Saturday, July 27, 2013

Meanwhile....

It's been a while since I've seen a re-run of the Batman live-action TV show—it was before I'd hit puberty, at the latest—so I don't remember the contents of that Batman's Batcave all that well, but I'm pretty sure the Batspresso machine is new.

Man, I could really go for a Batspresso right about now, I think, depending on how much it differs from espresso...

Anyway, the above image is, of course, a panel from Jeff Parker and Jonathan Case's Batman '66 #1 (the paper version), which I reviewed for Good Comics For Kids earlier this week. In addition to being a pretty fun comic, I think it's especially noteworthy as being another kid-friendly, all-ages DC comic featuring the publisher's most popular hero (which brings the grand total up to two with Li'l Gotham; maybe more if you wanna count the Beyond stuff, but I don't, because that's just some punk kid without a cape, not the real Batman), and for its unequivocal embrace of a show that used to hang like an albatross around too many in comics for too long. Anyway, you can read my piece here.

That there is John Constantine, temporarily imbued with the powers of Shazam, holding aloft the head of a demon he had just torn off with his bare, super-powered hands, taken from the pages of the Ray Fawkes-written, surprisingly-nice-looking Renato Guedes-drawn Constantine #5, a tie-in to DC's kinda awesome, kinda dumb "Trinity War," which I'm still covering for ComicsAlliance. You can read that here.
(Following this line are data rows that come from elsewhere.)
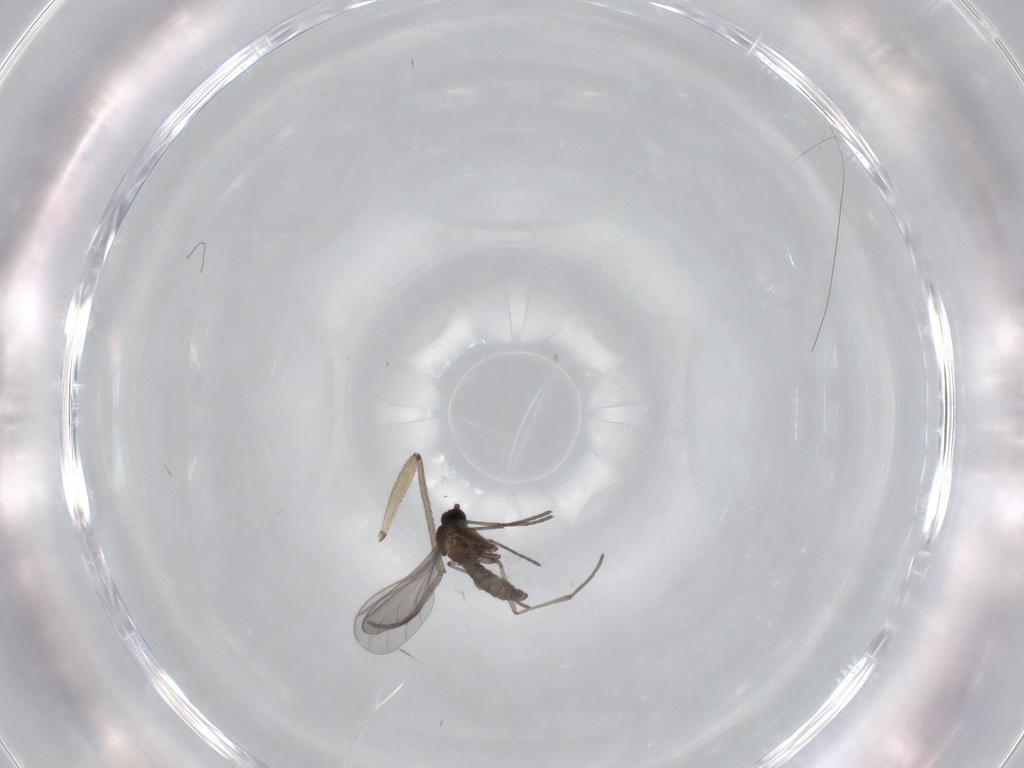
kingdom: Animalia
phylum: Arthropoda
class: Insecta
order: Diptera
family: Sciaridae
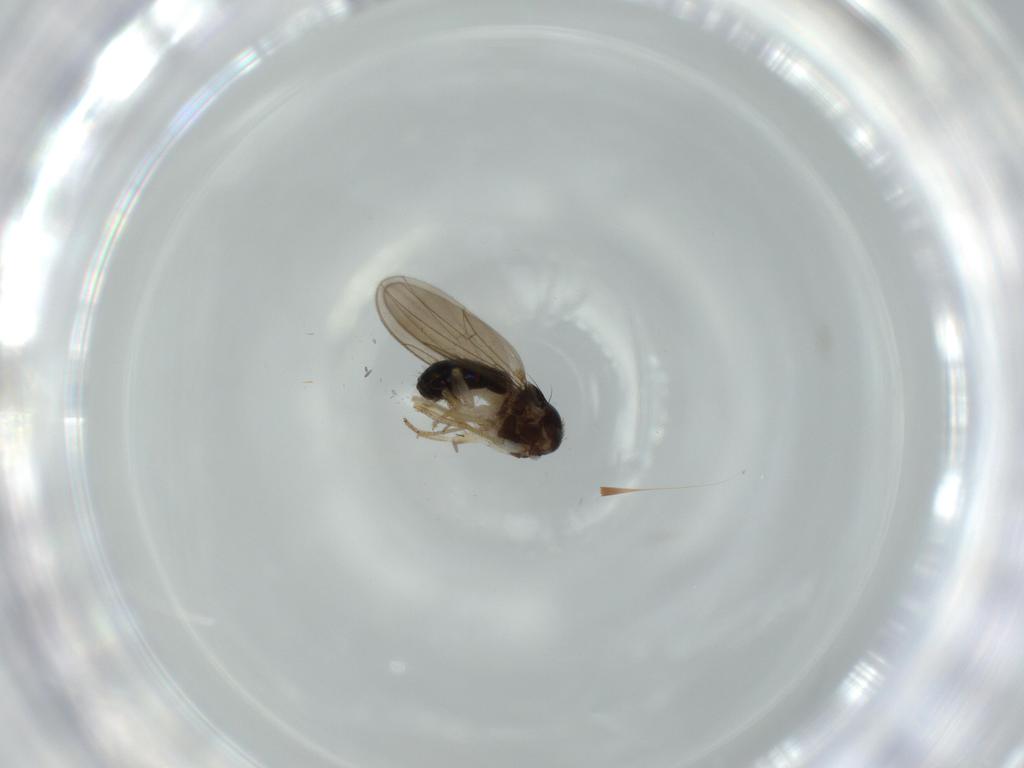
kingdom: Animalia
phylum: Arthropoda
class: Insecta
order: Diptera
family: Drosophilidae
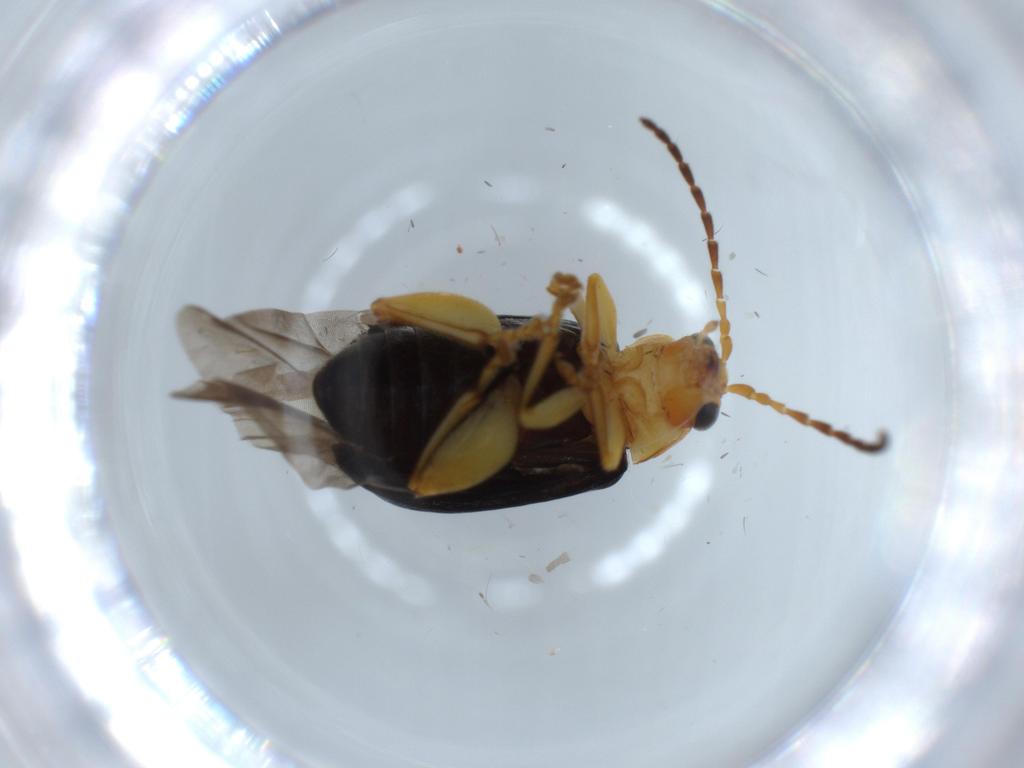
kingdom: Animalia
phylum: Arthropoda
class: Insecta
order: Coleoptera
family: Chrysomelidae
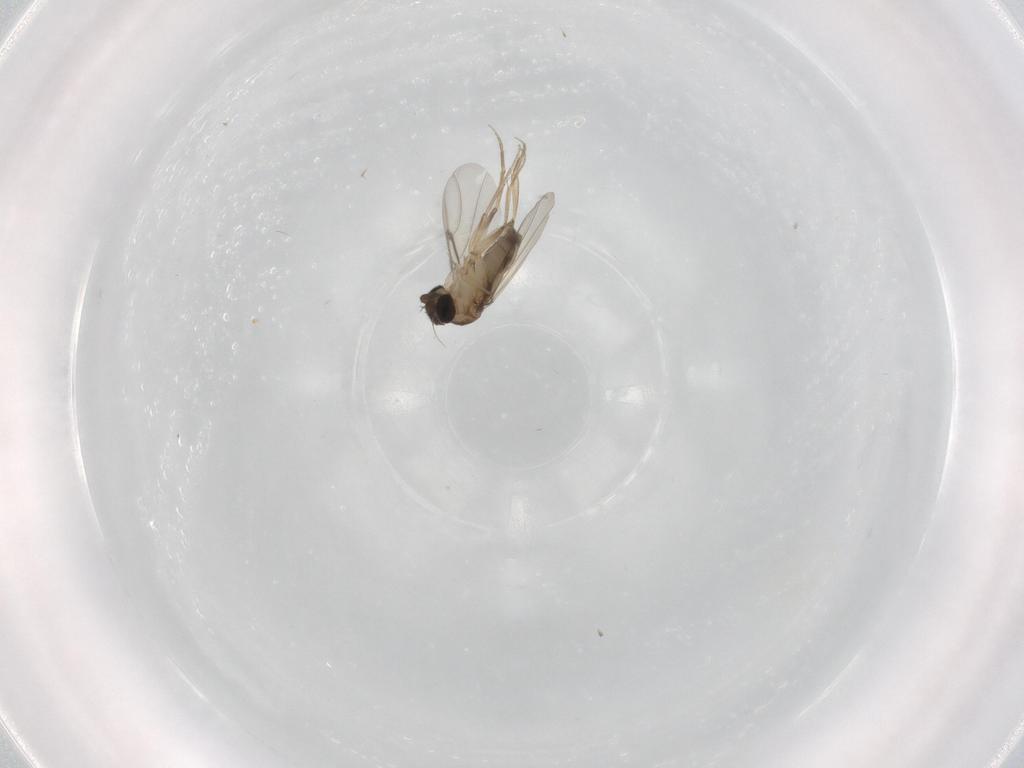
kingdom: Animalia
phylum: Arthropoda
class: Insecta
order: Diptera
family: Phoridae
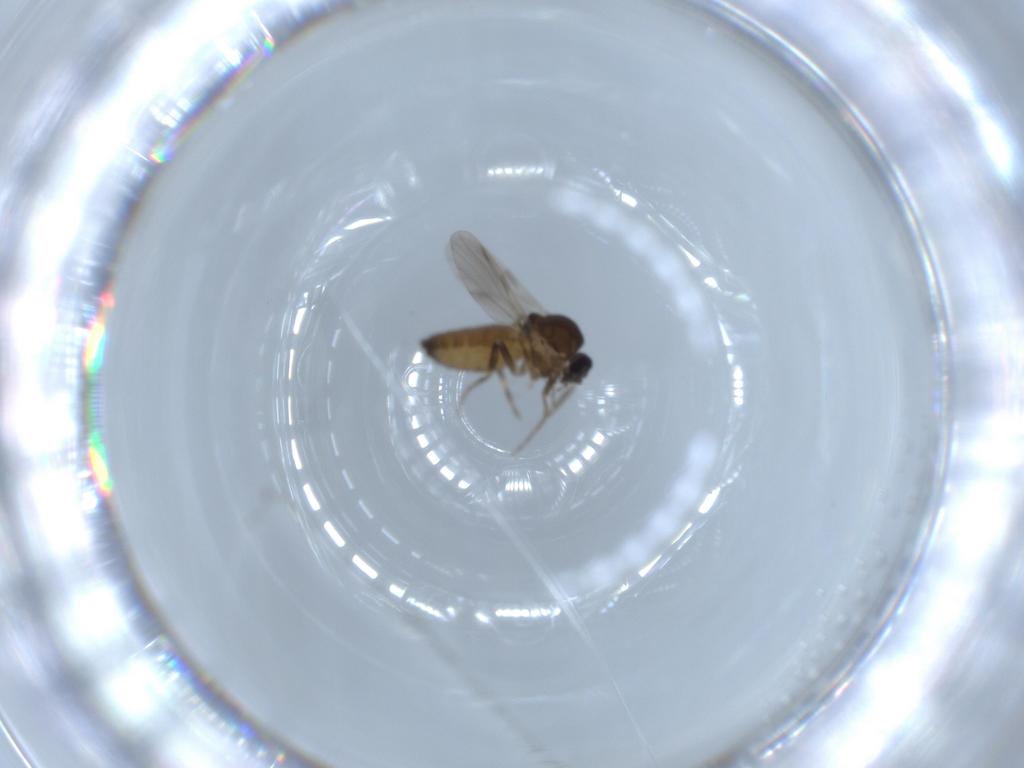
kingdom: Animalia
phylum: Arthropoda
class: Insecta
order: Diptera
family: Ceratopogonidae
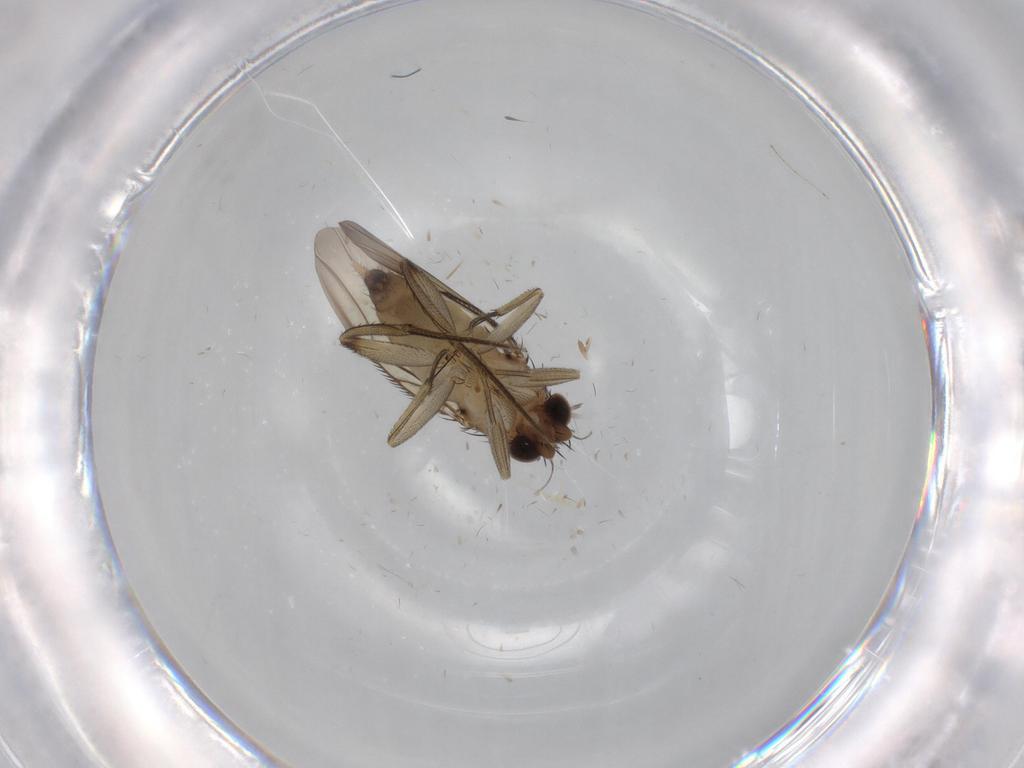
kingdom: Animalia
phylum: Arthropoda
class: Insecta
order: Diptera
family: Phoridae
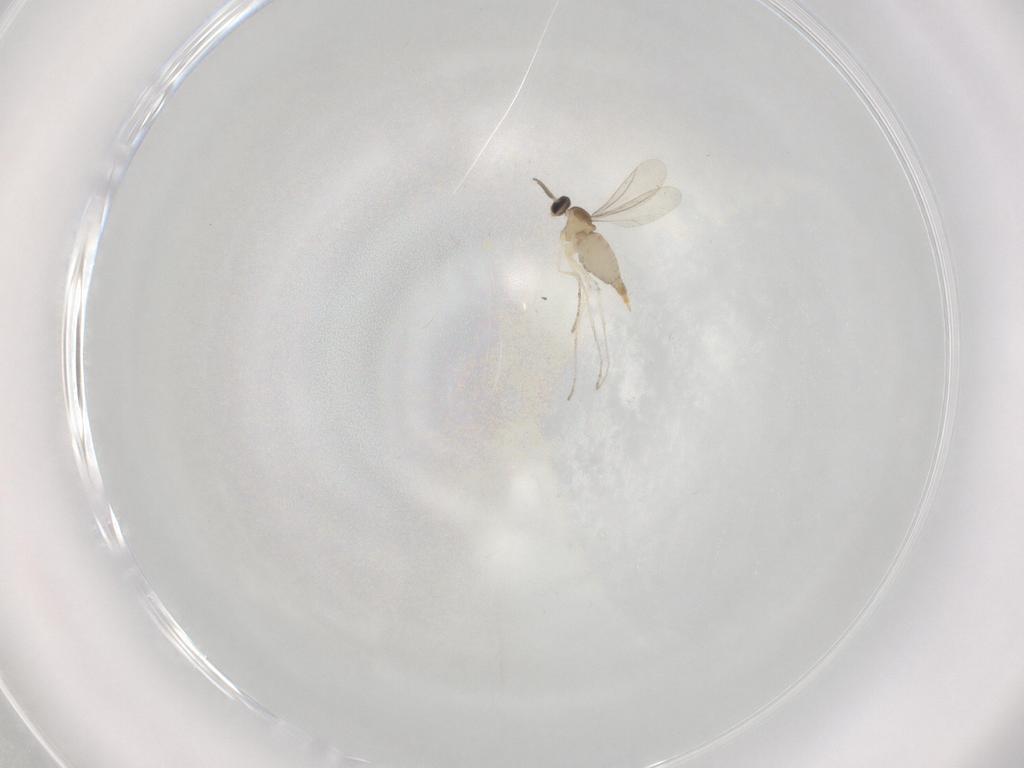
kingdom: Animalia
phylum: Arthropoda
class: Insecta
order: Diptera
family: Cecidomyiidae
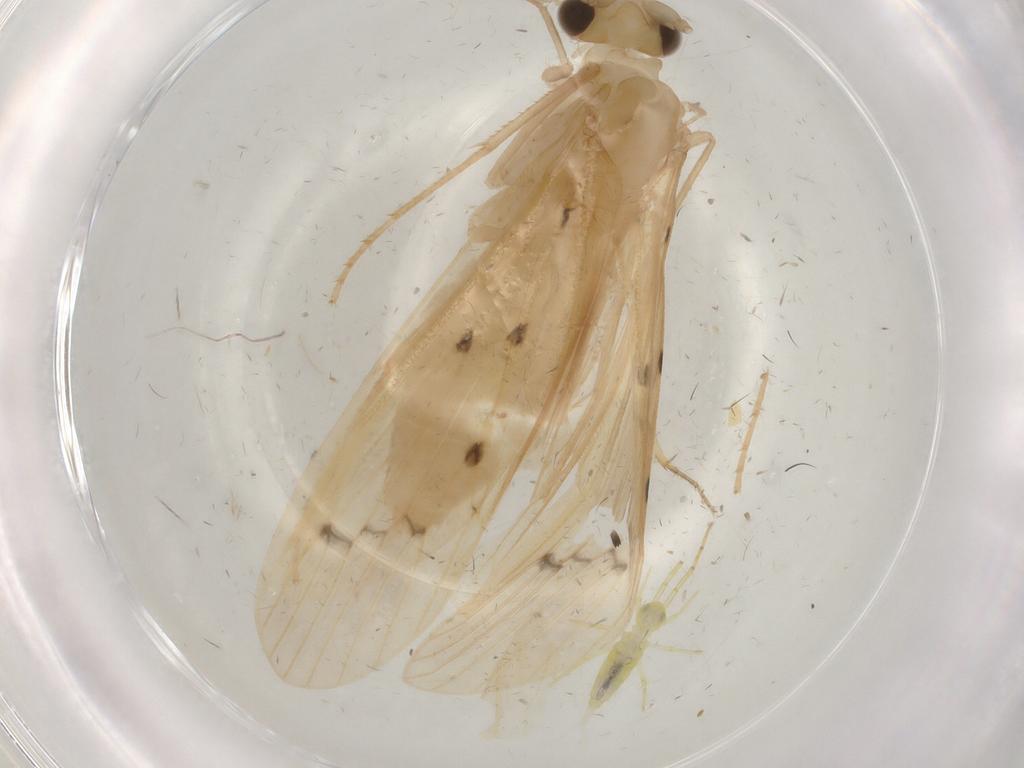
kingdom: Animalia
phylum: Arthropoda
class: Insecta
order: Trichoptera
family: Leptoceridae
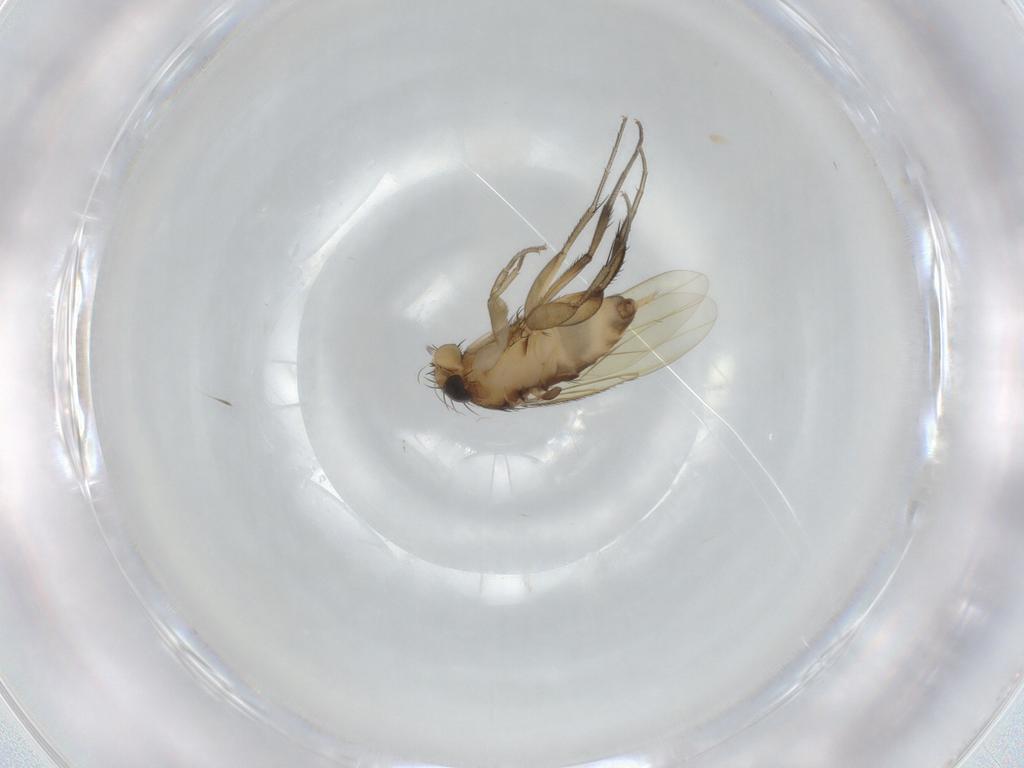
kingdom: Animalia
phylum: Arthropoda
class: Insecta
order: Diptera
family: Phoridae
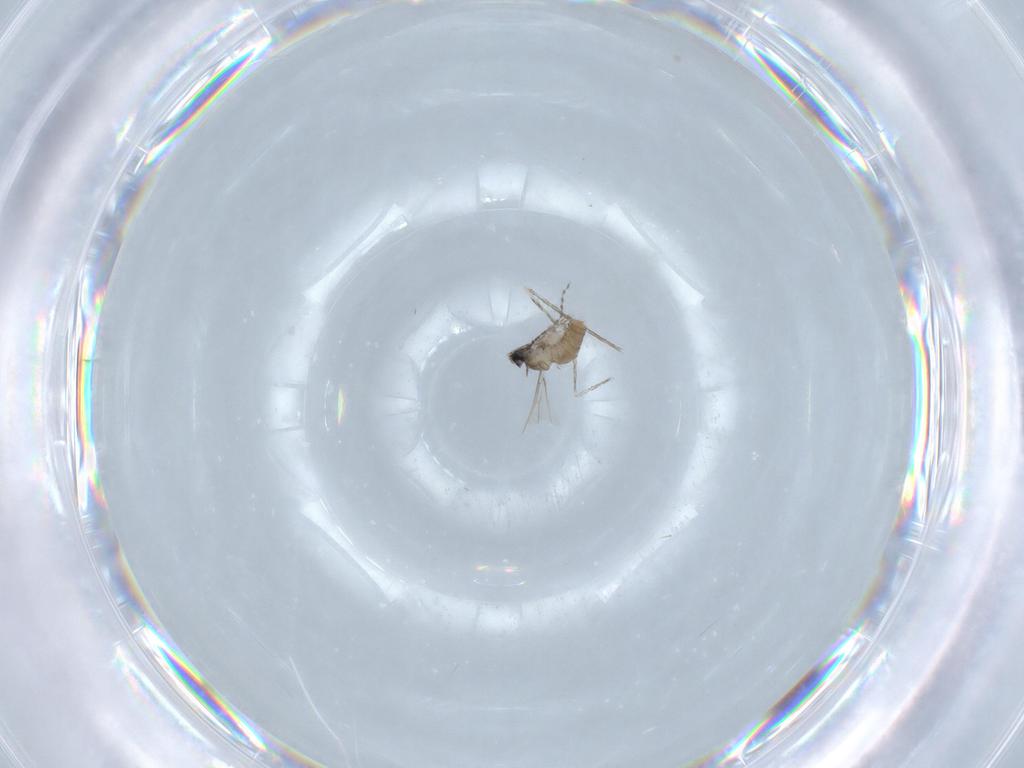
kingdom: Animalia
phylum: Arthropoda
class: Insecta
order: Diptera
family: Cecidomyiidae
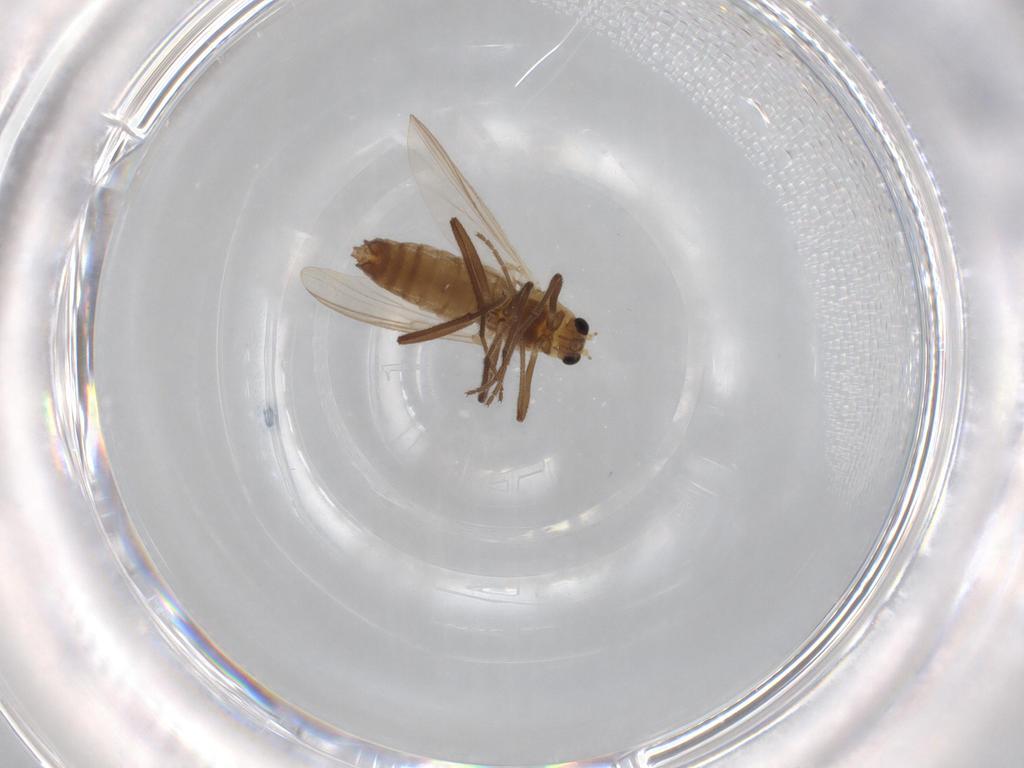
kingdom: Animalia
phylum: Arthropoda
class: Insecta
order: Diptera
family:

Finally read the first part of DC's reboot of the the He-Man and Masters of the Universe franchise—collected in He-Man and the Masters of the Universe Vol. 1—which is breathtakingly, mind-bogglingly bad comics, with art on part with that of Countdown and an extremely confused script no doubt hurt by the original writer leaving after just one issue. See all those credits up there? Those are just the writers and pencil artists; it leaves out the eight—eight!—inkers. You can read that piece here.